Charles Millard Pratt

Charles Millard Pratt (November 2, 1855 – 1935) was an American oil industrialist and philanthropist.

Contents

Early life

Pratt was born and raised in Clinton Hill, Brooklyn, the eldest son of Charles Pratt and Lydia Ann Richardson.

He was the elder half-brother to Frederic B. Pratt, George Dupont Pratt, Herbert L. Pratt, John Teele Pratt and Harold I. Pratt.

He graduated from Amherst College in the class of 1879.

Career

Pratt joined Standard Oil in 1879 and was later Company Secretary. He was a trustee of Amherst College and Vassar College. He was president of the board of trustees, Pratt Institute, Brooklyn. He was a director of the Long Island Rail Road, Brooklyn City Railroad, American Express and other corporations.

Personal life

Pratt married Mary Seymour Morris, daughter of Governor of Connecticut Luzon B. Morris on May 8, 1884 and they had five children:

Architectural legacy

William Tubby designed the Charles Millard Pratt House at 241 Clinton Avenue, Clinton Hill, Brooklyn in 1893. Located in Brooklyn’s Clinton Hill Historic District it is one of the city’s finest examples of Romanesque revival architecture, and is now the home of the Roman Catholic Bishop of Brooklyn.

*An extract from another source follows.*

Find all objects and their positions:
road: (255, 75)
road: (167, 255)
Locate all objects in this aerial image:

Pratt's large estate, Seamoor, at Glen Cove, Long Island was designed by the New York firm of Lamb & Rich.[1]

Pratt had a winter home (also known as Charles Millard Pratt House) designed by architects Greene and Greene in Nordhoff (Ojai), California from 1908–11.

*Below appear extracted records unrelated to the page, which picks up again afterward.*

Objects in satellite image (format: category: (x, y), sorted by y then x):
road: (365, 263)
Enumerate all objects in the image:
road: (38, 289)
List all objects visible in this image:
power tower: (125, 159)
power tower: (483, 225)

Pratt was a trustee of Vassar College, his wife's alma mater, from 1896–1920. Pratt House, a residence for the Warden, was completed in 1915 by architects York and Sawyer.

Amherst College legacy

He was the first alumnus to donate a building to Amherst College—the Pratt Gymnasium was erected in 1883, and was reconstructed as the Pratt Museum in 1942. Following further rebuilding, it reopened in August 2007 as the Charles M. Pratt Dormitory, housing 118 freshmen students.

Pratt was also responsible for the enormous Pratt Dormitory on Pratt Quad at Amherst College. This five-story building was designed by Charles Alonzo Rich in 1911, in memory of their son Morris Pratt who died at Amherst while an undergraduate student.

References

  1. ^ Robert B. MacKay, et al., Long Island Country Houses and Their Architects (W. W. Norton & Company, 1997), 245–46.